- Source extract
(begin)

# Graphics tool for Mac to define polygons on image and export points?



## mixedup (Jan 15, 2021)

Any advice re a graphics tool for Mac (ideally less expensive than PhotoShop if one supports this) that can:

1. Open a background image and scale to standard background size I need.
2. Define Areas - Define multiple areas on the image (e.g. Rect, Circle, Polygon) by tracing around key items (e.g. light, button, chair etc).
3. Export Area Data - Can export the data that describes these tracings (e.g. x,y co-ordinates for Polygon, position & radius for circle) when required. Would provide a list of data for each traced object, then can import into my application and read this. [could be just polygons only]
4. Export images for the areas defined from (2) - so after exporting for one images there might be several smaller images that would be exported (e.g. clipped image of the chair)
5. Can come back later and load/still have the areas defined, and adjust them and re-export data and images.
6. Overall output from one background image with areas defined on the image:
* Exports a data file defines the different areas (polygons etc)
* Exports the “cut out” images for each of these


----------



## vectorian (Sep 8, 2020)

Hi mixedup

Dont know ifwether i understand you right.
But i think what you are searching for is
call clipping mask.

Do you know Affinity Designer ?
This could be a choice for you.
Cost ca 60.- Euro one time fee, no
subscription.

Inkscape (free) could also be a choice.
The new 1.0 Version has cool features.


Affinity Designer/Inkscape are vector graphics programs
where you can cut out parts of an Bitmap in the way you
descripe. But, to mention this, Affinity Designer has
"no" vector tracing tool. Inkscape has one.

In Both you can clip out Parts of a Bitmap with a vector polygon,
also with a self painted. Just like the way you descripe it.

Hier a Link to a Video





Btw to get e.g. export the Area Data would be the hardest Part,
if not impossible at all. I would use .SVG for export, because the
.SVG file format saves the File Data as Text Commands. It has
some similaries to Html.
But .svg may only saves pure vector data, so that may not
work with your cutted Bitmap Parts. As a workaround you
can put a pure vector polygon twin over your bitmap part
and export this as .SVG .


----------

(end)

- Goal 1
In the forum thread, which of the two vector graphics programs has a vector tracing tool?
- Goal 2
Print the part of the forum thread that begins at the words "2. Define Areas" and stops after "of the chair)".
Answer from the forum thread alone.

- Data provided
(begin)

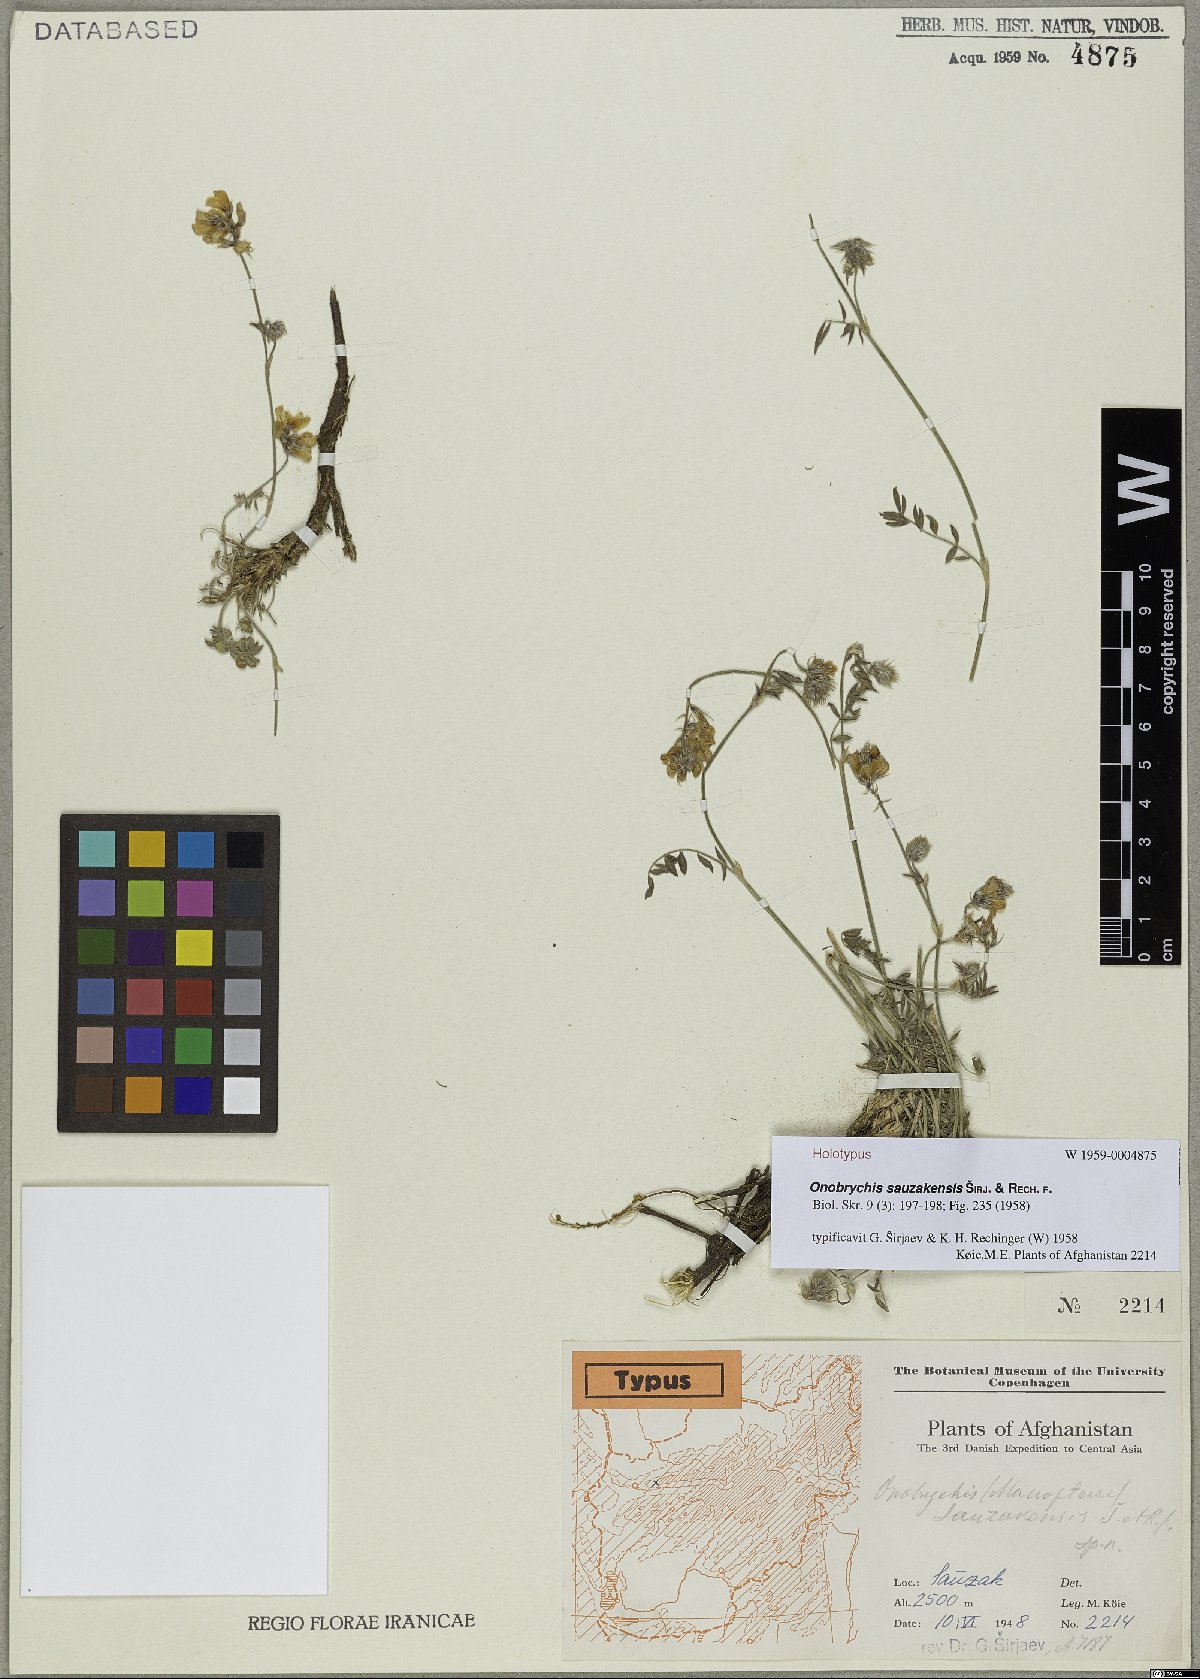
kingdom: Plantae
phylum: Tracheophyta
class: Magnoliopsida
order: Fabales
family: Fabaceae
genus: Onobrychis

(end)
(begin)

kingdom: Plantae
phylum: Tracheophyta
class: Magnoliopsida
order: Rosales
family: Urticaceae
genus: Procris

(end)
(begin)

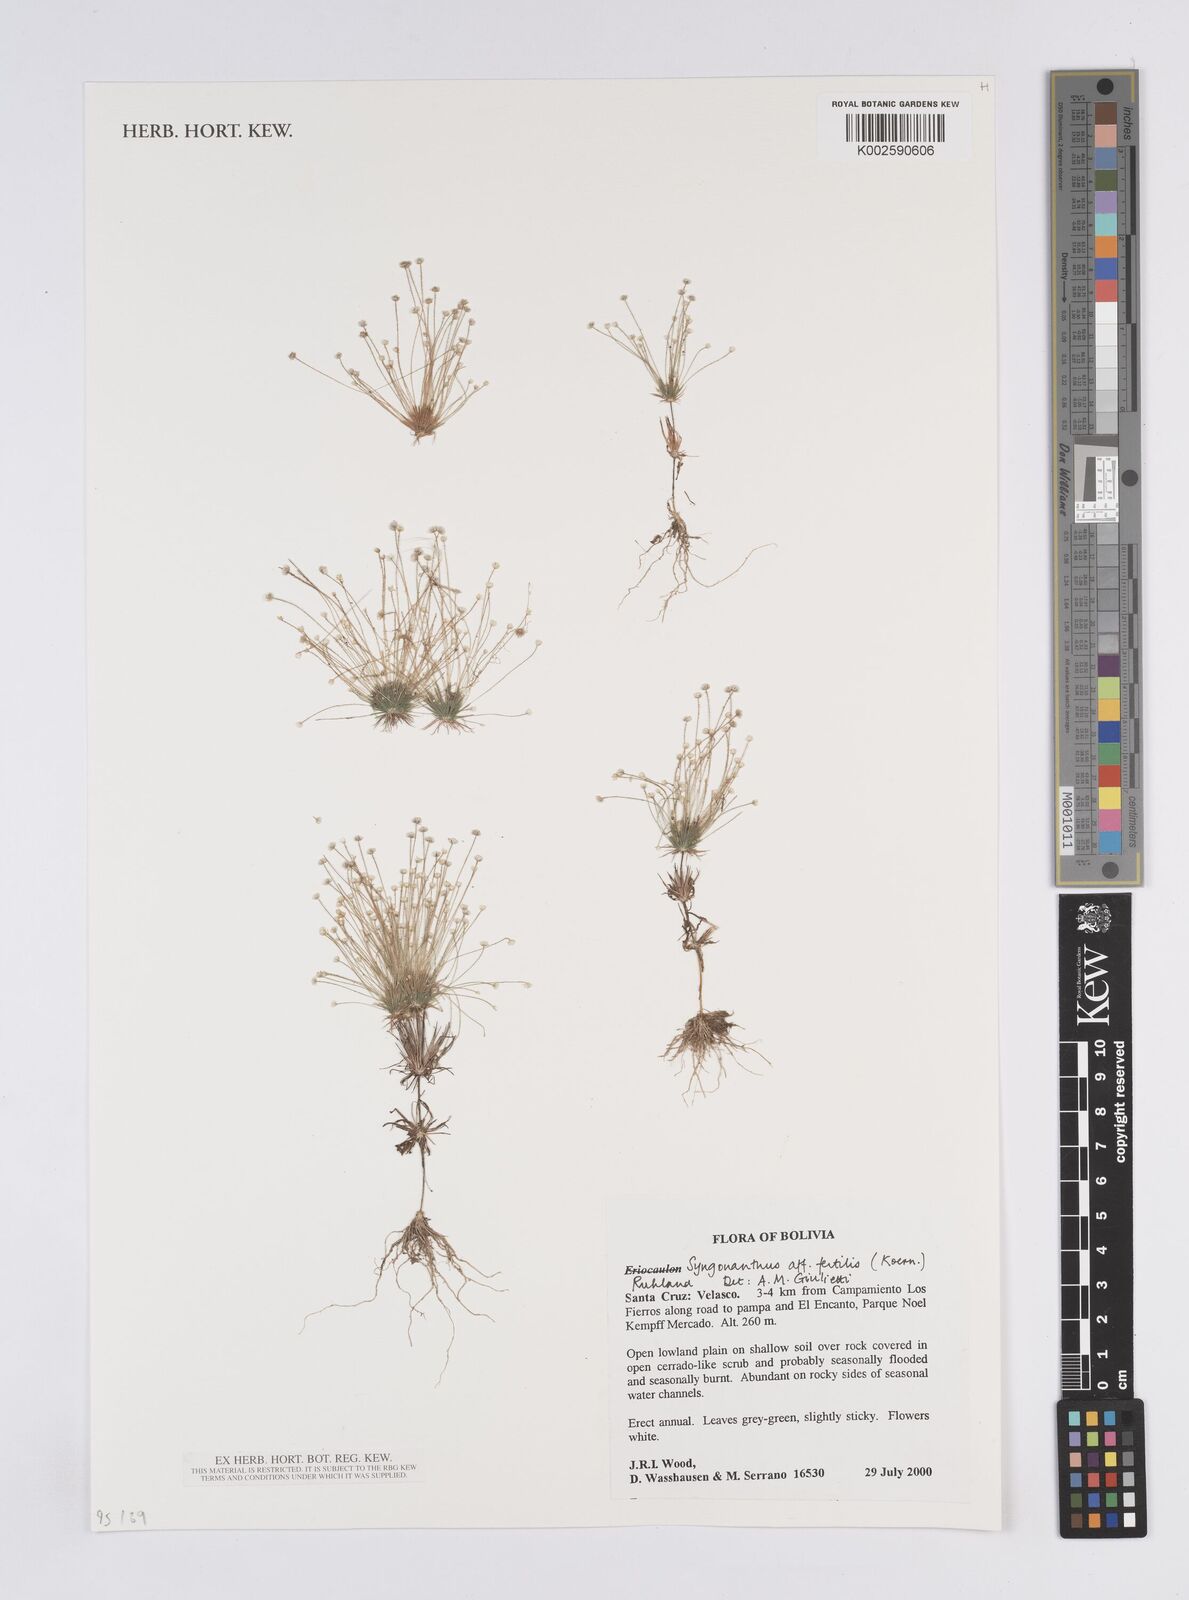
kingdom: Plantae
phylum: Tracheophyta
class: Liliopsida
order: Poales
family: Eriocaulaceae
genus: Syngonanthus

(end)

- Full output 1
Inkscape.

- Full output 2
2. Define Areas - Define multiple areas on the image (e.g. Rect, Circle, Polygon) by tracing around key items (e.g. light, button, chair etc).
3. Export Area Data - Can export the data that describes these tracings (e.g. x,y co-ordinates for Polygon, position & radius for circle) when required. Would provide a list of data for each traced object, then can import into my application and read this. [could be just polygons only]
4. Export images for the areas defined from (2) - so after exporting for one images there might be several smaller images that would be exported (e.g. clipped image of the chair)